Blind Spatial Impulse Response Generation from Separate Room- and Scene-Specific Information

Francesc Lluís, Nils Meyer-Kahlen

Companion page for the paper "Blind Spatial Impulse Response Generation from Separate Room- and Scene-Specific Information" submitted for ICASSP 2025.

Abstract

For audio in augmented reality (AR), knowledge of the users' real acoustic environment is crucial for rendering virtual sounds that seamlessly blend into the environment. As acoustic measurements are usually not feasible in practical AR applications, information about the room needs to be inferred from available sound sources. Then, additional sound sources can be rendered with the same room acoustic qualities. Crucially, these are placed at different positions than the sources available for estimation. Here, we propose to use an encoder network trained using a contrastive loss that maps input sounds to a low-dimensional feature space representing only room-specific information. Then, a diffusion-based spatial room impulse response generator is trained to take the latent space and generate a new response, given a new source-receiver position. We show how both room- and position-specific parameters are considered in the final output.

Examples: Spatial Analysis

These examples show one channel of true and generated SRIR in the time domain along with directional analysis results, as provided by the analysis stage of the spatial decomposition method [1]. All plots use the same dynamic range; spatial data is shown for time instances where the sound pressure is no less than 24dB below the direct sound. These plots should demonstrate that the temporal and spatial structure of the generated responses is similar to the ground truth responses. They also show the interaural coherence of rendered binaural responses. In the leftmost plots, red squares indicate source positions. Black dots ground truth positions, and blue dots generated positions. The receiver is facing in positive x direction.

Room 1 In this example, Pos. 1 (the generated SRIR) and Pos. 2 are close to each other. The direct sound direction (approximately 130 degree and 150 degree, respectively) and the DRR are similar. With the high DRR, the direct sound dominates both spatial plots. Examining the temporal structure of the genereted response and comparing it to the true response of Pos 2, one would not be able to identify it as generated. Pos. 3 further away from the sound source. Hence, the DRR is lower and the spatial analysis result shows more late energy than in the case of the other two responses.

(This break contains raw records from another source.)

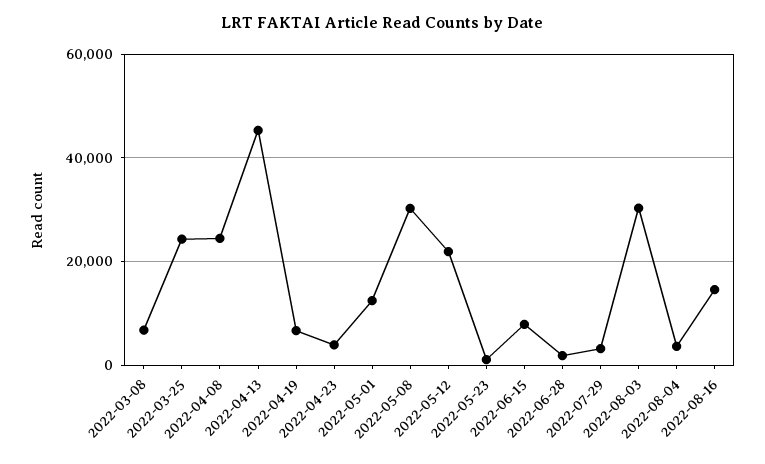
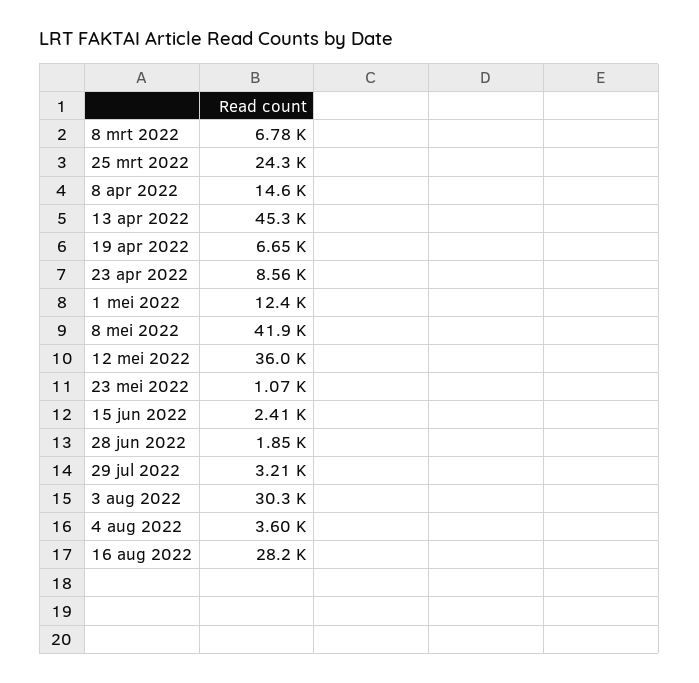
2022-04-08: 24000 -> 14600
2022-04-23: 4000 -> 8560
2022-05-08: 30000 -> 41900
2022-05-12: 22000 -> 36000
2022-06-15: 8000 -> 2410
2022-08-16: 14000 -> 28200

Room 2 Here, the response for position 2 was generated.

Room 3 This is a very dry room, which makes the direct sound position very apparent in the maps. The interaural coherence is higher than in the other rooms shown.

Room 4 A more reverberant room.

Room 5 In this example, the response for Pos 2 was generated. It is located close to Pos 1. Hence, the direct sound for both of them is on the right-rear, at around 150 degrees.

Listening Examples

The examples show three renderings. Two use simulated responses from different positions within the same room, whereas the third uses a generated response. Binaural renderings were produced using the spatial decomposition method based on four-channel responses.

Please use headphones for the correct binaural experience.

	Ground Truth 1 in Room	Ground Truth 2 in Room	Generated
Room 1
Room 2
Room 3
Room 4
Room 5

References

[1] S. Tervo, J. Pätynen, A. Kuusinen, and T. Lokki, "Spatial Decomposition Method for Room Impulse Responses," J. Audio Eng. Soc., vol. 61, no. 1, pp. 17–28, Mar. 2013.